Tour of the Holy Land Part III – New Jerusalem
Jerusalem is the administrative, religious and spiritual capital of the Jewish state of Israel. It is a cosmopolitan municipality, home to 1.5 million people of which one-third are Arabs, one-third religious Jews, and one-third secular Jews, and other ethnic groups. Regarded as the holiest city in the world, it consists of the 'old city', surrounded by a wall, and the newer section, which has evolved and surrounded Old Jerusalem.
The city is constructed on many hills, and the buildings are principally made of whitish or cream limestone to give it the traditional look. Painting of the stones is prohibited by law. And while Old Jerusalem, replete with historical sites, has retained its ancient allure, 'New Jerusalem' is as modern as modern gets, and is not waiting to descendant from the clouds. It is happening.

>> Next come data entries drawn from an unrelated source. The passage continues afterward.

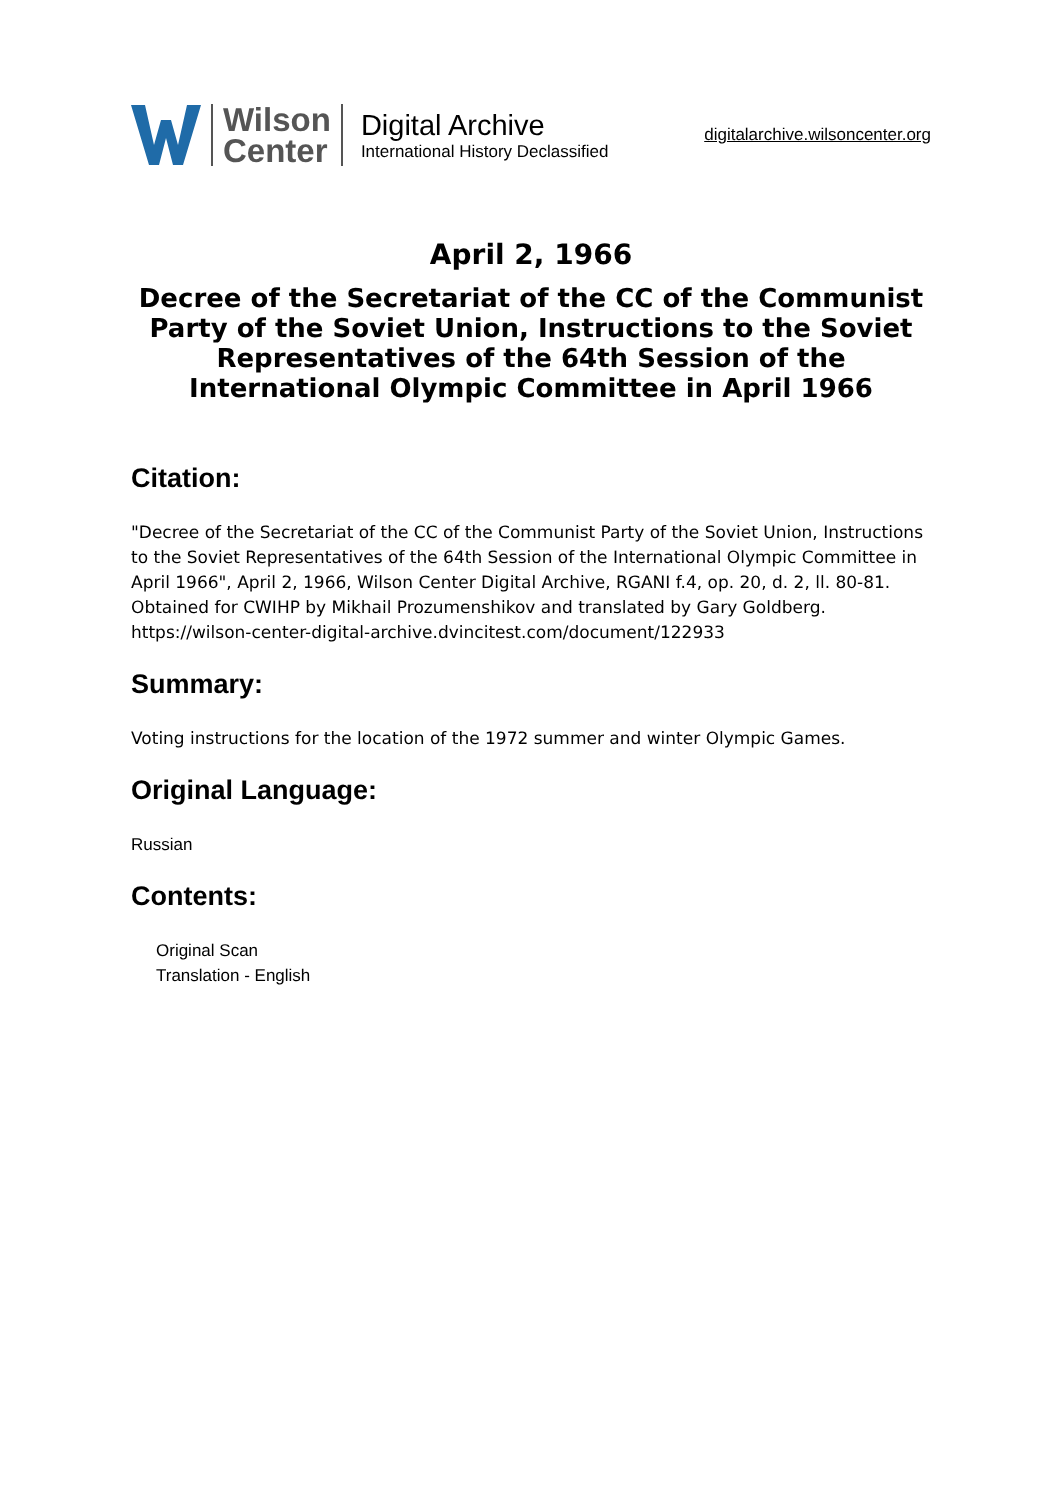Wilson
Center
Digital Archive
International History Declassified
digitalarchive.wilsoncenter.org
April 2, 1966
Decree of the Secretariat of the CC of the Communist Party of the Soviet Union, Instructions to the Soviet Representatives of the 64th Session of the International Olympic Committee in April 1966
Citation:
"Decree of the Secretariat of the CC of the Communist Party of the Soviet Union, Instructions to the Soviet Representatives of the 64th Session of the International Olympic Committee in April 1966", April 2, 1966, Wilson Center Digital Archive, RGANI f.4, op. 20, d. 2, ll. 80-81. Obtained for CWIHP by Mikhail Prozumenshikov and translated by Gary Goldberg. https://wilson-center-digital-archive.dvincitest.com/document/122933
Summary:
Voting instructions for the location of the 1972 summer and winter Olympic Games.
Original Language:
Russian
Contents:
Original Scan
Translation - English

It is a composite of the secular and the religious. The construction of the new city's Jewish neighbourhoods began in the late 19th century. Some of the upscale neighbourhoods are Even Yisrael, the German Colony, Yemin Moshe, Me'a She'arim, Makhane Yisra'el, Nakhla'ot, Nakhalat Shiv'a, Ein Karem, Komemi'ut, Rekhavia, the Bukharian Quarter and the Ethiopian Quarter. And because of its history and religious significance Jerusalem is a magnet for tourists, Christian and non-Christians alike.
New Jerusalem might not be as religiously alluring as Old Jerusalem, for obvious reasons, but it is still a very interesting place of mainly modern buildings. There are tourist attractions for all lovers of the arts, theatre and music. The Supreme Court building is sited there, as well as the Knesset (Israeli Parliament), the Promenade, Ammunition Hill, Yad Vashem Holocaust Memorial Museum, the Monastery of the Cross, Elias Monastery and the YMCA building. There is also the Israel Museum, the Biblical Zoo - Ein Ya'el - which offers workshops in biblical art and craft, and the Makhane Yehuda Market, which has a wide variety of food, processed and agricultural, and bargains on imperishable goods.
In addition to the Israel Museum and Yad Vashemn, there are many more museums in New Jerusalem, such as, the Natural History Museum, the Bloomfield Science Museum, the Rockefeller Museum, the Bible Lands Museum, the Islamic Art Museum, the Old Yishuv Court Museum, the Armenian Museum and the Museum of Italian Jewish Art.
New Jerusalem's nightlife has much to offer. There are some popular areas among the young, such as the German Colony, the Ben Yehuda pedestrian mall, Shlomtsiyon HaMalka Street, and the Russian Compound. Also, for the young and young-at-heart, there is the Time Elevator, an interactive, three-dimensional presentation on the history of Jerusalem), the Armon HaNatsiv tunnels, beautiful botanical gardens and the hands-on interactive exhibits at the Bloomfield Science Museum.
The city's culinary offerings are as varied and numerous as its historic sites. There is something for every palate. There are Bohemian gourmet restaurants, eateries where the food is cooked slowly over ancient stoves, stylish coffee shops, various ethnic restaurants, fast food outlets and bustling night time bars. And there is no shortage of places to stay. From luxury hotels to affordable youth hostels, New Jerusalem is big on accommodation for tourists.
New Jerusalem, Israel, might not be the place where Christians will spend eternity in the bosom of Jesus, but it is indeed a place that will keep you touring forever. It is a cradle of religion, a culture lover's paradise, a haven for historians and heritage tourists, and a food lover's foretaste of glory divine. For Family and Religion, which visited recently, it was a feature writer's overload, so many interesting things and places to see and write about, in a limited number of words. There must be another tour.